A couple of weeks ago, actress Cynthia Nixon landed in hot water when she suggested that giving black people the right of first refusal for pot shop licenses would be a form of “reparations” and a way for the country to begin paying African-Americans back for the sin of slavery. Nixon, who is running against New York Governor Andrew Cuomo in the Democratic primaries, came under fire from black activists for conflating the two issues and trivializing the concept of American reparations.
That controversy, however, did not stop a bar in Portland, Oregon from holding a “Reparations Happy Hour,” in which “black, brown, and indigenous people” could come out, get $10 at the door, and have a good time. The event, as the New York Times described it, was “mostly funded by white people who were asked not to attend.”
From the Times:
Brown Hope, a local activist organization, wanted the event, which was held on Monday, to be a space for people of color in a mostly white city to meet one another, discuss policy issues and plan potential action.
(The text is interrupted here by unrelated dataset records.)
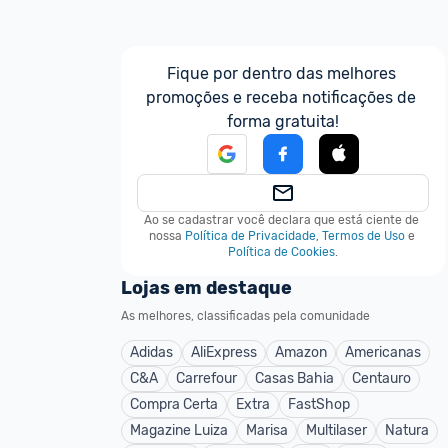
Fique por dentro das melhores 
promoções e receba notificações de 
forma gratuita!
Ao se cadastrar você declara que está ciente de 
nossa
Política de Privacidade
,
Termos de Uso
e
Política de Cookies
.
Lojas em destaque
As melhores, classificadas pela comunidade
Adidas
AliExpress
Amazon
Americanas
C&A
Carrefour
Casas Bahia
Centauro
Compra Certa
Extra
FastShop
Magazine Luiza
Marisa
Multilaser
Natura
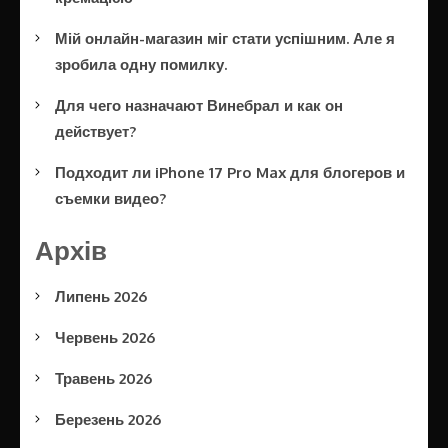
Мій онлайн-магазин міг стати успішним. Але я
зробила одну помилку.
Для чего назначают Винебрал и как он
действует?
Подходит ли iPhone 17 Pro Max для блогеров и
съемки видео?
Архів
Липень 2026
Червень 2026
Травень 2026
Березень 2026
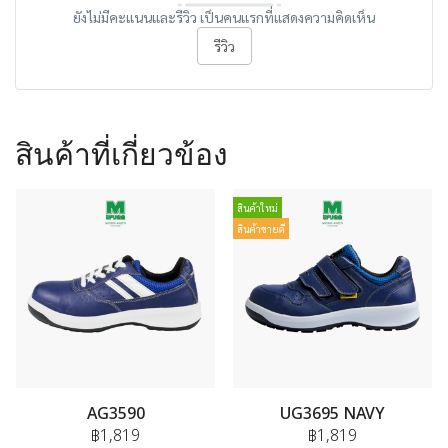
ยังไม่มีคะแนนและรีวิว เป็นคนแรกที่แสดงความคิดเห็น
รีวิว
สินค้าที่เกี่ยวข้อง
สินค้าใหม่
สินค้าขายดี
AG3590
UG3695 NAVY
฿1,819
฿1,819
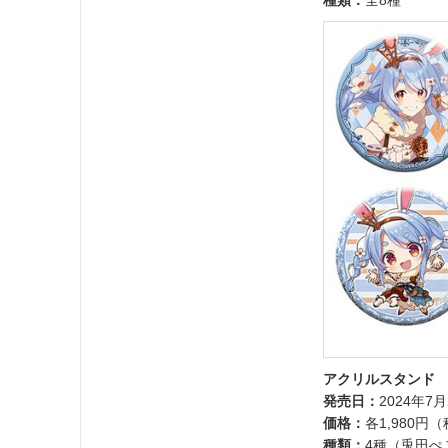
種類：
全8種
アクリルスタンド
発売日：
2024年7月
価格：
各1,980円
種類：
4種（兎田ぺ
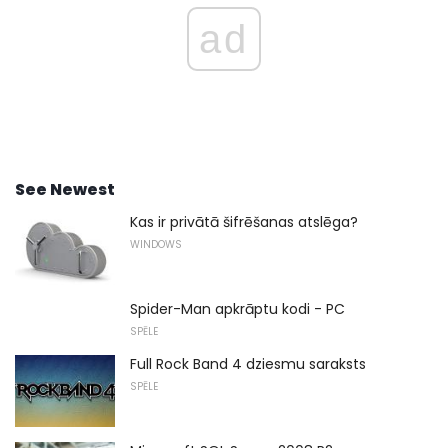
ad
See Newest
Kas ir privātā šifrēšanas atslēga?
WINDOWS
Spider-Man apkrāptu kodi - PC
SPĒLE
Full Rock Band 4 dziesmu saraksts
SPĒLE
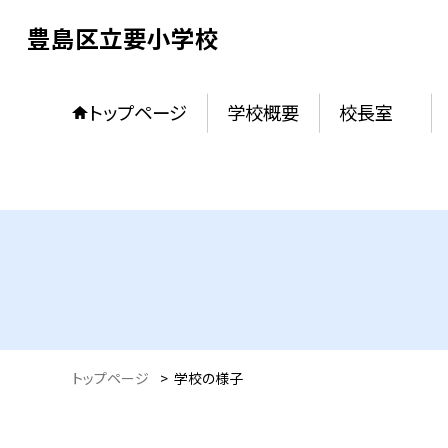
豊島区立要小学校
トップページ
学校概要
校長室
トップページ
>
学校の様子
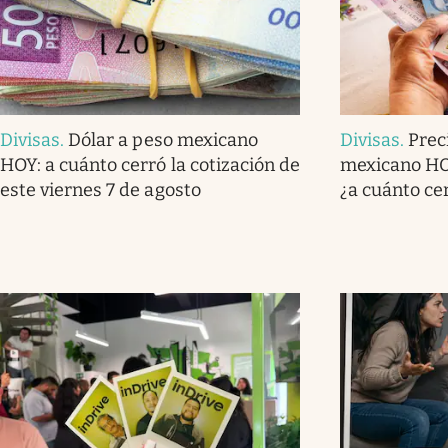
Divisas
.
Dólar a peso mexicano
Divisas
.
Prec
HOY: a cuánto cerró la cotización de
mexicano HOY
este viernes 7 de agosto
¿a cuánto ce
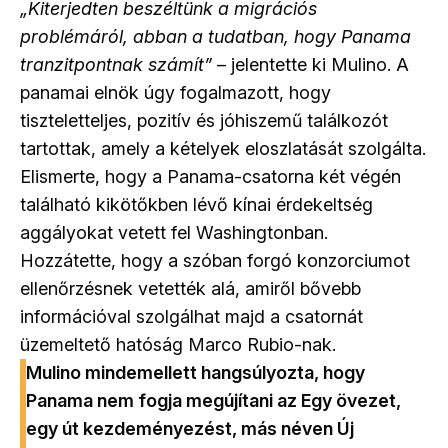
„Kiterjedten beszéltünk a migrációs
problémáról, abban a tudatban, hogy Panama
tranzitpontnak számít”
– jelentette ki Mulino. A
panamai elnök úgy fogalmazott, hogy
tiszteletteljes, pozitív és jóhiszemű találkozót
tartottak, amely a kételyek eloszlatását szolgálta.
Elismerte, hogy a Panama-csatorna két végén
található kikötőkben lévő kínai érdekeltség
aggályokat vetett fel Washingtonban.
Hozzátette, hogy a szóban forgó konzorciumot
ellenőrzésnek vetették alá, amiről bővebb
információval szolgálhat majd a csatornát
üzemeltető hatóság Marco Rubio-nak.
Mulino mindemellett hangsúlyozta, hogy
Panama nem fogja megújítani az Egy övezet,
egy út kezdeményezést, más néven Új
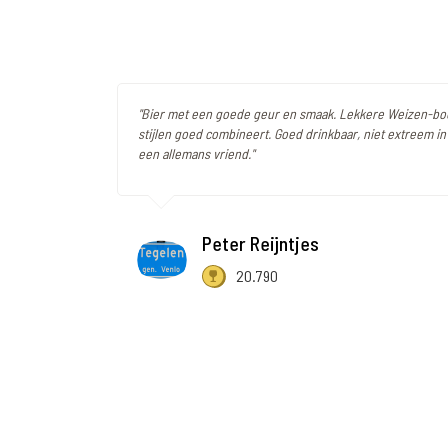
"Bier met een goede geur en smaak. Lekkere Weizen-boc
stijlen goed combineert. Goed drinkbaar, niet extreem in
een allemans vriend."
Peter Reijntjes
20.790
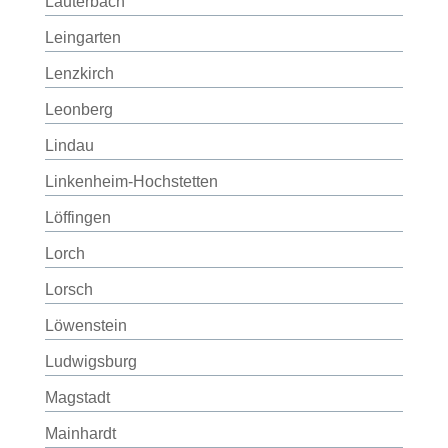
Lauterbach
Leingarten
Lenzkirch
Leonberg
Lindau
Linkenheim-Hochstetten
Löffingen
Lorch
Lorsch
Löwenstein
Ludwigsburg
Magstadt
Mainhardt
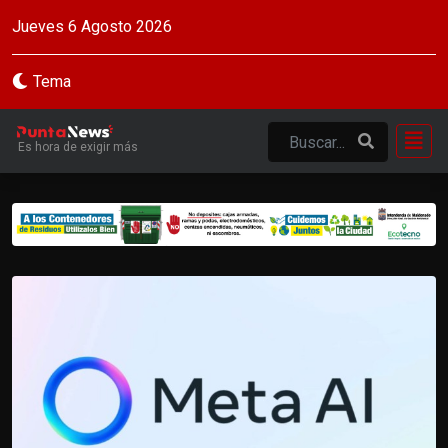
Jueves 6 Agosto 2026
Tema
Es hora de exigir más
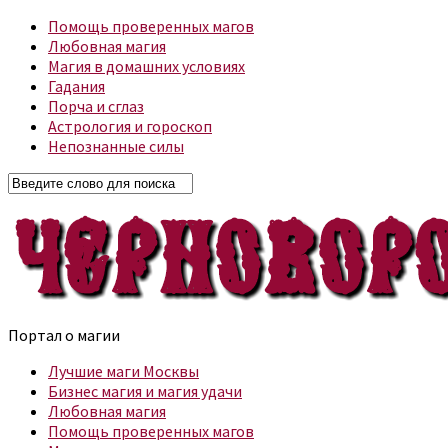
Помощь проверенных магов
Любовная магия
Магия в домашних условиях
Гадания
Порча и сглаз
Астрология и гороскоп
Непознанные силы
Портал о магии
Лучшие маги Москвы
Бизнес магия и магия удачи
Любовная магия
Помощь проверенных магов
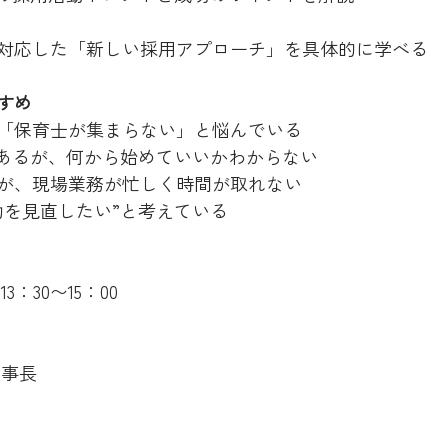
対応した「新しい採用アプローチ」を具体的に学べる
すめ
「保育士が集まらない」と悩んでいる
はあるが、何から始めていいかわからない
が、現場業務が忙しく時間が取れない
動を見直したい”と考えている
3：30〜15：00
理事長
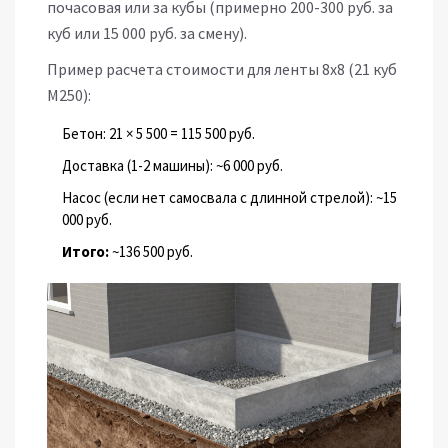
почасовая или за кубы (примерно 200-300 руб. за
куб или 15 000 руб. за смену).
Пример расчета стоимости для ленты 8х8 (21 куб
М250):
Бетон: 21 × 5 500 = 115 500 руб.
Доставка (1-2 машины): ~6 000 руб.
Насос (если нет самосвала с длинной стрелой): ~15
000 руб.
Итого:
~136 500 руб.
While it was far from the full-scale reparations sought by some as penance for the horrors of slavery and continuing racial injustice, Cameron Whitten, the 27-year-old activist who organized the event, said there was one similarity: It made attendees feel as if their pain were valued and understood.
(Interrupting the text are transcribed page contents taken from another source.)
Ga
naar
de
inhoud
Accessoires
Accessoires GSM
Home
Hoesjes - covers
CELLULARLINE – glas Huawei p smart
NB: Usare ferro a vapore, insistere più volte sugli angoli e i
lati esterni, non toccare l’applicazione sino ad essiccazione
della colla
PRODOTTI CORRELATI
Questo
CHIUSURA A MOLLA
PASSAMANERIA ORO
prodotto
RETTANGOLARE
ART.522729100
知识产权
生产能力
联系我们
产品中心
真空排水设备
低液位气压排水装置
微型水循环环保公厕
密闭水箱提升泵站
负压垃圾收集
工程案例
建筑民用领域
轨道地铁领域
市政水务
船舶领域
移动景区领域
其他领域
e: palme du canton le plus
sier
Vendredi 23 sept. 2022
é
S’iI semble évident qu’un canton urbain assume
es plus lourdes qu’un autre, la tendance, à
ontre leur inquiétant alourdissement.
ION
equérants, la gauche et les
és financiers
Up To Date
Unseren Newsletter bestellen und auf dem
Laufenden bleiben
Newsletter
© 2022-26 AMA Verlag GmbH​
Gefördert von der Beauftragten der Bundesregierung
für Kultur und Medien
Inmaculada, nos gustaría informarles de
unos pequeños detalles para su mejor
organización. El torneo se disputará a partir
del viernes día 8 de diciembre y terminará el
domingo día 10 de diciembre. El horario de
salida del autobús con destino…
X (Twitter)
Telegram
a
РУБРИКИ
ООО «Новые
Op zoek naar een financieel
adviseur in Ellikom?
“It was only $10, but when I saw them I saw their eyes light up,” he said. “What I saw there was that people felt like they were finally seen.”
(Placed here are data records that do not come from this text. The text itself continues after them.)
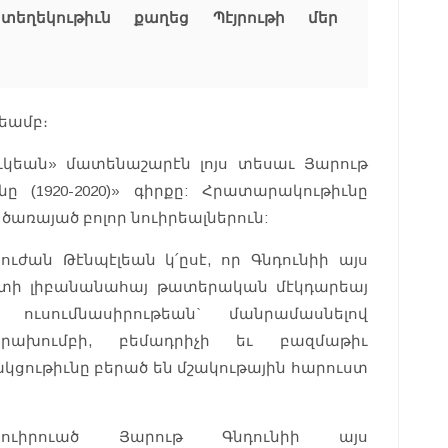
եղեկութիւն քաղեց Պէյրութի մեր
եամբ։
ուկեան» մատենաշարէն լոյս տեսաւ Յարութ
 (1920-2020)» գիրքը: Հրատարակութիւնը
ծառայած բոլոր նուիրեալներուն:
ժան Թէնպէլեան կ՛ըսէ, որ Գնդունիի այս
իտի լիբանանահայ թատերական մէկդարեայ
ուսումնասիրութեան` մանրամասնելով
երախումբի, բեմադրիչի եւ բազմաթիւ
ակցութիւնը բերած են մշակութային հարուստ
ուիրուած Յարութ Գնդունիի այս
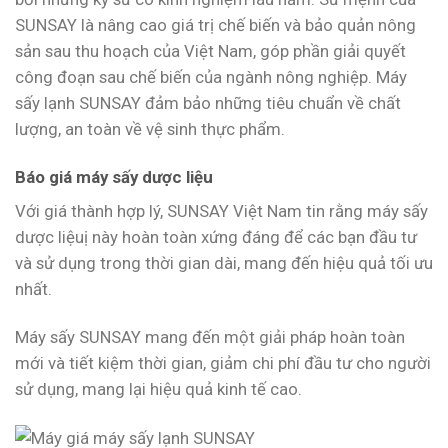
SUNSAY là nâng cao giá trị chế biến và bảo quản nông
sản sau thu hoạch của Việt Nam, góp phần giải quyết
công đoạn sau chế biến của ngành nông nghiệp. Máy
sấy lạnh SUNSAY đảm bảo những tiêu chuẩn về chất
lượng, an toàn về vệ sinh thực phẩm.
Báo giá máy sấy dược liệu
Với giá thành hợp lý, SUNSAY Việt Nam tin rằng máy sấy
dược liệuị này hoàn toàn xứng đáng để các bạn đầu tư
và sử dụng trong thời gian dài, mang đến hiệu quả tối ưu
nhất.
Máy sấy SUNSAY mang đến một giải pháp hoàn toàn
mới và tiết kiệm thời gian, giảm chi phí đầu tư cho người
sử dụng, mang lại hiệu quả kinh tế cao.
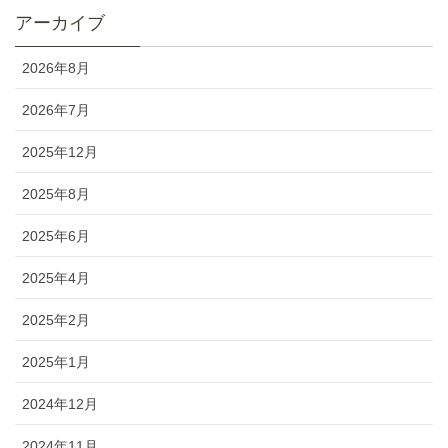
アーカイブ
2026年8月
2026年7月
2025年12月
2025年8月
2025年6月
2025年4月
2025年2月
2025年1月
2024年12月
2024年11月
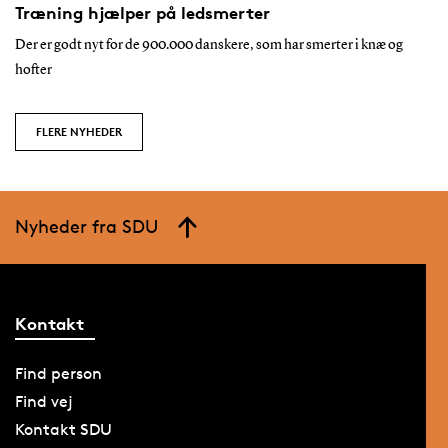
Træning hjælper på ledsmerter
Der er godt nyt for de 900.000 danskere, som har smerter i knæ og
hofter
FLERE NYHEDER
Nyheder fra SDU
Kontakt
Find person
Find vej
Kontakt SDU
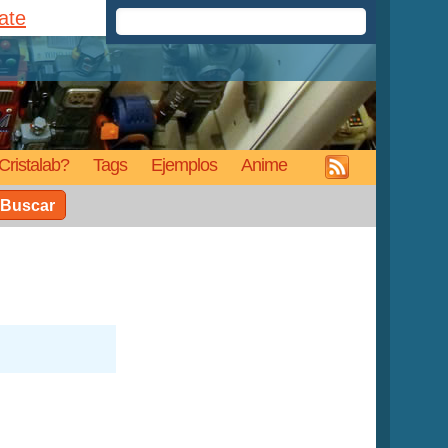
rate
Cristalab?
Tags
Ejemplos
Anime
Buscar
Like, activists and bars can do whatever they want, but we fail to see how this issue of reparations is ever going to address whatever social justice concerns the left has about how black people are treated in this country. Issues like this only serve to divide us along racial lines (exempting, of course, those white liberals who spend all of their time feeling guilty about America’s history) and put us further away from MLK’s dream of a colorblind country.
This is a country, in case you forgot, that elected a black man for president in 2008 and again in 2012 – quite a racial move forward, especially when you consider what a terrible president Barack Obama actually was. Why would we go backwards from that point and begin dredging up bad ideas that went out of fashion in the days of Southern Reconstruction? The answer is that a lot of people are making a lot of money in the racial grievance industry, so they’re quite willing to keep blacks occupied with politically dead issues instead of admitting that the biggest thing harming them today is their support of the Democratic Party.